Jeffrey Blomberg and Edward Vergara, both partners in the Greenwich, CT office of the international law firm Withers Bergman, discuss some of the advantages of consolidating “angel funds” into a pooled vehicle, including asset protection and tax planning benefits
Here, Jeffrey Blomberg and Edward Vergara, both partners in the Greenwich, CT office of the international law firm Withers Bergman, discuss some of the advantages of consolidating “angel funds” into a pooled vehicle, including asset protection and tax planning benefits. The firm provides legal advice on tax, wealth planning and investment issues faced by family offices and successful individuals.
Investing in start-up and emerging companies has become popular again. With the unparalleled success seen by Facebook and the successful initial public offerings of LinkedIn and Zillow, the potential returns of early-stage investing have proven attractive. Along with this rebirth has come a desire by many founders to steer clear of venture capital funds and seek capital from angels and other high net worth individuals and families. Historically, angel investors have been viewed as more passive and less intrusive to founders. Today’s angels often bring even more to the table.

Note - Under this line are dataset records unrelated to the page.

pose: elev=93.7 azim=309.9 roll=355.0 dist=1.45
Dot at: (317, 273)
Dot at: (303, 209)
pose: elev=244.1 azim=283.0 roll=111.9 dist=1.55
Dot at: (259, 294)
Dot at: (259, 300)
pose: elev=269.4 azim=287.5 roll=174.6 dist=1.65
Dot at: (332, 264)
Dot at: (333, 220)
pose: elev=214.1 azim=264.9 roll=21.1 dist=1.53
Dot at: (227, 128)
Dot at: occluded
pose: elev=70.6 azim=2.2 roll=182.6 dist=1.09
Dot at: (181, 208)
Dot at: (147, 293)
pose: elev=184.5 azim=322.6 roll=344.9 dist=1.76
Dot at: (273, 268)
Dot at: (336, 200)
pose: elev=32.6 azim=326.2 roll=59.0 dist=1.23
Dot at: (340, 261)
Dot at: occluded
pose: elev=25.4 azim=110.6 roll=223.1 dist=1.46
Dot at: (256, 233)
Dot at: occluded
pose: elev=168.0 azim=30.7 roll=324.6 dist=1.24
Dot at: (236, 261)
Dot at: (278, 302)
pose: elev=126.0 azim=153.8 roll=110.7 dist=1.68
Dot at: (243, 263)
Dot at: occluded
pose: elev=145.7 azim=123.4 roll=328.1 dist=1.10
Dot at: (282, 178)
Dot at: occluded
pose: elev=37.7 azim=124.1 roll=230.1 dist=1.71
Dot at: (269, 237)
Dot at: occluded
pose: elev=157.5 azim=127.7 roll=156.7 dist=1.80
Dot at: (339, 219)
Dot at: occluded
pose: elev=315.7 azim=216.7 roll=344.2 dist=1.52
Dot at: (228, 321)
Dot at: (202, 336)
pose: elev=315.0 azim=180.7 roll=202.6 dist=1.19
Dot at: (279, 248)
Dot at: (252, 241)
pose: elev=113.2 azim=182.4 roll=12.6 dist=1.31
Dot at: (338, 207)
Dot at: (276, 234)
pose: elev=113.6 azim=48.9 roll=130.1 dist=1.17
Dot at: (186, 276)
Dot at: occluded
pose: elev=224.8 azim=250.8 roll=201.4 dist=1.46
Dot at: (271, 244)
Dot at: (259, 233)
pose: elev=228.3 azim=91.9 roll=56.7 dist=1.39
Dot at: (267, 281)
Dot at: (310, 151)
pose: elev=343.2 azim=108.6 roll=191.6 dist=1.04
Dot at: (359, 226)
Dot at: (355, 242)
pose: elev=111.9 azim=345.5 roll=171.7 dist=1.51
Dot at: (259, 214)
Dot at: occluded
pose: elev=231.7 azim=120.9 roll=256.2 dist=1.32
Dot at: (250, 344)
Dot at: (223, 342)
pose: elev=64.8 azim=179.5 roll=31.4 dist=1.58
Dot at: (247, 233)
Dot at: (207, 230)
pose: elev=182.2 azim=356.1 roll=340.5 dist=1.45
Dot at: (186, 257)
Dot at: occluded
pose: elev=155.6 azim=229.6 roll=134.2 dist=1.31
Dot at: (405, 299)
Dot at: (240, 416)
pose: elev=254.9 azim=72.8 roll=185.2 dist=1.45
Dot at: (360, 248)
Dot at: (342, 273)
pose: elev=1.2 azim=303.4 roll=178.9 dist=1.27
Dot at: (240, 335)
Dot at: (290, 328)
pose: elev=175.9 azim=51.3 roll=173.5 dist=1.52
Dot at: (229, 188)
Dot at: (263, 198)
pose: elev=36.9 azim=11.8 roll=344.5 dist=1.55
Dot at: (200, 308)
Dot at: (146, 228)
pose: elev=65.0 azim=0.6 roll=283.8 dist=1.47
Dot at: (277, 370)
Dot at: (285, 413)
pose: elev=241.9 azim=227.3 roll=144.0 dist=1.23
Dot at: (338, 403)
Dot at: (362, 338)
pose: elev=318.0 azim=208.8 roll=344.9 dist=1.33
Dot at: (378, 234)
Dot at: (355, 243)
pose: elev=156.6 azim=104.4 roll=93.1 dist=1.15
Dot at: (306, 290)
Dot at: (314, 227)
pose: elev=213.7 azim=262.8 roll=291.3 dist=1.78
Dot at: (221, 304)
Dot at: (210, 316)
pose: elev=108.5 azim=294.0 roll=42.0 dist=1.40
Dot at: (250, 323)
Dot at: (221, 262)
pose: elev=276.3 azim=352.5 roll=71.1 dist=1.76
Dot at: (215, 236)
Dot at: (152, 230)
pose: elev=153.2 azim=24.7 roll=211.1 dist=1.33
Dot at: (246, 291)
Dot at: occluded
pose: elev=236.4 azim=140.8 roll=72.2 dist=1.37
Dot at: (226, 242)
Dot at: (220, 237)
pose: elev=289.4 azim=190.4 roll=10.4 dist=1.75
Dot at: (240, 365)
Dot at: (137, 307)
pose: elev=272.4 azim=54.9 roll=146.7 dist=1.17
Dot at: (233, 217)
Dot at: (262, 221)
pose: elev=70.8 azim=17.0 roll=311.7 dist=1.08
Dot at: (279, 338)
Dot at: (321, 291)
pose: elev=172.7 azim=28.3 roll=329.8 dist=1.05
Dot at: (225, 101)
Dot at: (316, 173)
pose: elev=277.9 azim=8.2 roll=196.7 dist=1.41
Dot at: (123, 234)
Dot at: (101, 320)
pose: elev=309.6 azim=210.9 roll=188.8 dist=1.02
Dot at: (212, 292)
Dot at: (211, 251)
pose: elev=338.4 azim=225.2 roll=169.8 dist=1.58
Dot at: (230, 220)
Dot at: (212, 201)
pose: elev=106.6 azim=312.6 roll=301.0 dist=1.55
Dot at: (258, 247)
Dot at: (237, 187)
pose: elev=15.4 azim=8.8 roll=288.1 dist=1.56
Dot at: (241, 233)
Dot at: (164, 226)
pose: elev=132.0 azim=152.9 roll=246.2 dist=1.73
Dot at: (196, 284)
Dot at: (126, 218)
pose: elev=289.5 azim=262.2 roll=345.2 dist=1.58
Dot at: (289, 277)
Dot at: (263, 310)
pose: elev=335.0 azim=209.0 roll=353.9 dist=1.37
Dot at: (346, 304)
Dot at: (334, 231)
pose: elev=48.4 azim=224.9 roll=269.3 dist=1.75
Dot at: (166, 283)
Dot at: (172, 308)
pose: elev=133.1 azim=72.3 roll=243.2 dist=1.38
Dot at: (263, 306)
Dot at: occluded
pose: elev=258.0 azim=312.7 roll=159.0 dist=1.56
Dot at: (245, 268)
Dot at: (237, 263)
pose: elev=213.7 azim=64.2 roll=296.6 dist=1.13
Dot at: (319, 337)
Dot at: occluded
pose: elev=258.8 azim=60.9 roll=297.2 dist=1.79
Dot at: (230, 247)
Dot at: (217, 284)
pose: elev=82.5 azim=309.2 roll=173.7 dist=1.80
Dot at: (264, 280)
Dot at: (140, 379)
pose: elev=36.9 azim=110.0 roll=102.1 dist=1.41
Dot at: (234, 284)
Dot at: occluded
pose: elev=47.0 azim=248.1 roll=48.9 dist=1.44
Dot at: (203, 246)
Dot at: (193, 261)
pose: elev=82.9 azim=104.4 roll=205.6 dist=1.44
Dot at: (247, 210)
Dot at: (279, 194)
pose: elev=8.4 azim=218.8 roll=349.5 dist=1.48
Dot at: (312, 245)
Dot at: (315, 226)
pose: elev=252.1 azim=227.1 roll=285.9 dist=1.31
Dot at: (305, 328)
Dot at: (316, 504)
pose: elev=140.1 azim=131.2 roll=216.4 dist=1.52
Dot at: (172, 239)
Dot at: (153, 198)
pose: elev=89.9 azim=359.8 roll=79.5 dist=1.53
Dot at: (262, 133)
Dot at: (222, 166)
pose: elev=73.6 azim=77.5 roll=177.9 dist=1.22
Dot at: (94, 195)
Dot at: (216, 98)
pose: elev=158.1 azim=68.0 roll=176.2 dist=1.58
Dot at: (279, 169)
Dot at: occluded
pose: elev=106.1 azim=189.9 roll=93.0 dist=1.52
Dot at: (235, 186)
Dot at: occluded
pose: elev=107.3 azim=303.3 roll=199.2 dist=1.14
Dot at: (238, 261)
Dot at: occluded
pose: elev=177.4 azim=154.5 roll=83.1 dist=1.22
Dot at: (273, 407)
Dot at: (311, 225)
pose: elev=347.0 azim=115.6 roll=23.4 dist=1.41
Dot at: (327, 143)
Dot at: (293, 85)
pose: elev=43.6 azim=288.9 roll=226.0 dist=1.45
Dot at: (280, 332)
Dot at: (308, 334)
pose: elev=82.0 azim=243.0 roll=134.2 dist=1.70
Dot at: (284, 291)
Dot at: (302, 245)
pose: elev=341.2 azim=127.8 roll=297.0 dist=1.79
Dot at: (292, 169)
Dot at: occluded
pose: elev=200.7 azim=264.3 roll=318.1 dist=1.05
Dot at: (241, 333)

These angels are not simply friends and family who write a check out of a sense of obligation and a hope of success. They are sophisticated investors who bring networks of contacts that both provide a company with additional financing and open doors to additional revenue opportunities. Often, these angels have substantial positions in major organizations as their “day jobs” and invest in emerging companies on the side. They even utilize their day job contacts openly to further their angel investing goals. In other instances, the investor is a single or multi-family office seeking access to the venture space and early-stage investing. Since family offices often co-invest with one another, they can represent access to a potential network of investors.
These investments can grow to be sizable in number and value. Consolidating these investments into one “pooled” vehicle can serve many purposes for the investor. An investor might consider creating a fund-like structure to hold angel investments for the following reasons:
· Asset protection. Negotiating and consummating early-stage investments and subsequently providing services to portfolio companies constitutes a commercial transaction. Individuals should avoid engaging in commercial transactions without an entity to shield their personal assets from recovery in the event of any dispute or litigation. There is never a good reason to arm an opposing party with the ability to seize personal assets simply because there is a business dispute. Investors should form an entity in which to make and pool together investments. All business dealings can be done either through the pooled vehicle itself (of which the investor will be an officer or manager) or if a limited partnership structure is chosen, through its general partner which is usually a limited liability company (of which the investor is the manager).
· Credibility. Investing in emerging company deals has become competitive. While founders may shy away from dealing with venture funds for fear of control constraints, they still want to deal with investors who will be supportive of them and their company both financially and strategically. Often, investing through a vehicle (even if not a true venture fund) provides comfort to founders as the perception is that the potential investor does this frequently and thus the risk of expending resources to reach a deal and then finding out that the investor doesn’t have the means to get the financing closed is minimal. For family offices, the pooled vehicle can provide this credibly while still presenting some anonymity if desired.
· Administrative ease and flexibility. Probably the best reason to pool angel investments into a fund-like structure is the flexibility it affords the investor. From a simple, mechanical standpoint it makes it easier for a husband and wife or other family members to jointly own and hold an investment without having complex titling issues. A married couple can share ownership in the pooled vehicle (in whatever proportion they desire) and the vehicle itself serves as the record and beneficial owner of the securities. Furthermore, sometimes investors must meet certain suitability standards such as being a “qualified purchaser” (an individual investor with $5 million of investments) to be eligible to make an investment (in particular to invest in certain angel and venture capital funds). Perhaps a parent is a qualified purchaser but a child is not and perhaps the parent would like the child to participate in the investment. Under certain circumstances, the child can own an interest in the pooled vehicle without compromising the entity’s ability to qualify as a QP. Additionally, pooling the investments together can provide the investor with an asset that may be acceptable collateral to a lender whereby an individual investment might not be sufficient.
· Estate planning options. Pooled investment vehicles can also prove very useful when it comes to estate planning. Very often companies will impose significant transfer restrictions on their owners, limiting the ability of a senior generation to transfer a promising investment to a younger generation (or more likely an estate planning vehicle for their benefit) before the investment has realized its full value. The presence of a pooled vehicle often sidesteps this issue by allowing for an indirect transfer of company interests at the level of the pooled vehicle. Transfers of interests in pooled investment vehicles also allow a family to shift a “mix” of angel investments to the next generation without a cash outlay and without sacrificing the family’s ability to remain invested as a unit. Estate planning advantages can be taken a step further by capitalizing the pooled investment vehicle in compliance with tax rules that permit upside growth to be shifted efficiently between generations. These estate planning opportunities are especially relevant in the current gift and estate tax environment, as the lifetime exemption from gift and estate taxes is at an all time high of $5 million for tax years 2011 and 2012.